JOB >>
Could you repeat the whole listing below exactly as it stands?

━━ INPUT

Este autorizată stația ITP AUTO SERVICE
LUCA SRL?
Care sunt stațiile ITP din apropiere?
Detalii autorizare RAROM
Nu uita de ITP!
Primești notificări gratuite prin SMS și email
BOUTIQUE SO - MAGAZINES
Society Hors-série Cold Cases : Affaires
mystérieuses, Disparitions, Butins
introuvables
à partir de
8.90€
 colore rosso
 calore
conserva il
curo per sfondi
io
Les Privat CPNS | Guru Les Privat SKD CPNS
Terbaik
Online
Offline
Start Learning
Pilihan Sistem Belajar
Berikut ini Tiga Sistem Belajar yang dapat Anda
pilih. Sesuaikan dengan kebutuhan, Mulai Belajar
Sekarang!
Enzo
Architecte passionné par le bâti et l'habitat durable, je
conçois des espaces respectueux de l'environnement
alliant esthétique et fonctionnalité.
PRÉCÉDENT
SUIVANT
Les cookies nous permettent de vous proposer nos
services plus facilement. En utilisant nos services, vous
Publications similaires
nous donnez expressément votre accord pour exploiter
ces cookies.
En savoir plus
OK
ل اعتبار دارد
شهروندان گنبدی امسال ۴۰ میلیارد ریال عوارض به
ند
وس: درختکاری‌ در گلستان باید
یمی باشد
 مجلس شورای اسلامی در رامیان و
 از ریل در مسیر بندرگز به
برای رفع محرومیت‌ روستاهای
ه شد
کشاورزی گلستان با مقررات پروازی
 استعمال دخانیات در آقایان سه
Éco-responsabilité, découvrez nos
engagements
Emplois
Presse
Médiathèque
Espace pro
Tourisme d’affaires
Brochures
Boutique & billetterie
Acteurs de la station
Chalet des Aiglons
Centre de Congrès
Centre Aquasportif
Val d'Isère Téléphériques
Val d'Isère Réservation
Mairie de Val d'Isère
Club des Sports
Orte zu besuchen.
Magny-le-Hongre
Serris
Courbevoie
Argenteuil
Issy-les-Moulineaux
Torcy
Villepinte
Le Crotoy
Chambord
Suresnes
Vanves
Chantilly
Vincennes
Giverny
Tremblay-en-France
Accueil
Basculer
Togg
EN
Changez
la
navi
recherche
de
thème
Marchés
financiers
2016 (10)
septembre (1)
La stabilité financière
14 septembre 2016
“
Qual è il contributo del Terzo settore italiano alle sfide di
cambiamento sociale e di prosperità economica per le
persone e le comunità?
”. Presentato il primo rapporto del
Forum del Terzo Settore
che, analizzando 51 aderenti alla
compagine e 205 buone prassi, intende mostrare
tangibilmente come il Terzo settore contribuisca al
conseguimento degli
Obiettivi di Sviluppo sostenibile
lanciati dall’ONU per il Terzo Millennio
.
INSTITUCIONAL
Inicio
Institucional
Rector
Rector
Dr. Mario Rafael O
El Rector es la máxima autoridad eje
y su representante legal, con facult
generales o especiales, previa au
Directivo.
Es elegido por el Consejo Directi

━━━━

RESPONSE >>
Este autorizată stația ITP AUTO SERVICE
LUCA SRL?
Care sunt stațiile ITP din apropiere?
Detalii autorizare RAROM
Nu uita de ITP!
Primești notificări gratuite prin SMS și email
BOUTIQUE SO - MAGAZINES
Society Hors-série Cold Cases : Affaires
mystérieuses, Disparitions, Butins
introuvables
à partir de
8.90€
 colore rosso
 calore
conserva il
curo per sfondi
io
Les Privat CPNS | Guru Les Privat SKD CPNS
Terbaik
Online
Offline
Start Learning
Pilihan Sistem Belajar
Berikut ini Tiga Sistem Belajar yang dapat Anda
pilih. Sesuaikan dengan kebutuhan, Mulai Belajar
Sekarang!
Enzo
Architecte passionné par le bâti et l'habitat durable, je
conçois des espaces respectueux de l'environnement
alliant esthétique et fonctionnalité.
PRÉCÉDENT
SUIVANT
Les cookies nous permettent de vous proposer nos
services plus facilement. En utilisant nos services, vous
Publications similaires
nous donnez expressément votre accord pour exploiter
ces cookies.
En savoir plus
OK
ل اعتبار دارد
شهروندان گنبدی امسال ۴۰ میلیارد ریال عوارض به
ند
وس: درختکاری‌ در گلستان باید
یمی باشد
 مجلس شورای اسلامی در رامیان و
 از ریل در مسیر بندرگز به
برای رفع محرومیت‌ روستاهای
ه شد
کشاورزی گلستان با مقررات پروازی
 استعمال دخانیات در آقایان سه
Éco-responsabilité, découvrez nos
engagements
Emplois
Presse
Médiathèque
Espace pro
Tourisme d’affaires
Brochures
Boutique & billetterie
Acteurs de la station
Chalet des Aiglons
Centre de Congrès
Centre Aquasportif
Val d'Isère Téléphériques
Val d'Isère Réservation
Mairie de Val d'Isère
Club des Sports
Orte zu besuchen.
Magny-le-Hongre
Serris
Courbevoie
Argenteuil
Issy-les-Moulineaux
Torcy
Villepinte
Le Crotoy
Chambord
Suresnes
Vanves
Chantilly
Vincennes
Giverny
Tremblay-en-France
Accueil
Basculer
Togg
EN
Changez
la
navi
recherche
de
thème
Marchés
financiers
2016 (10)
septembre (1)
La stabilité financière
14 septembre 2016
“
Qual è il contributo del Terzo settore italiano alle sfide di
cambiamento sociale e di prosperità economica per le
persone e le comunità?
”. Presentato il primo rapporto del
Forum del Terzo Settore
che, analizzando 51 aderenti alla
compagine e 205 buone prassi, intende mostrare
tangibilmente come il Terzo settore contribuisca al
conseguimento degli
Obiettivi di Sviluppo sostenibile
lanciati dall’ONU per il Terzo Millennio
.
INSTITUCIONAL
Inicio
Institucional
Rector
Rector
Dr. Mario Rafael O
El Rector es la máxima autoridad eje
y su representante legal, con facult
generales o especiales, previa au
Directivo.
Es elegido por el Consejo Directi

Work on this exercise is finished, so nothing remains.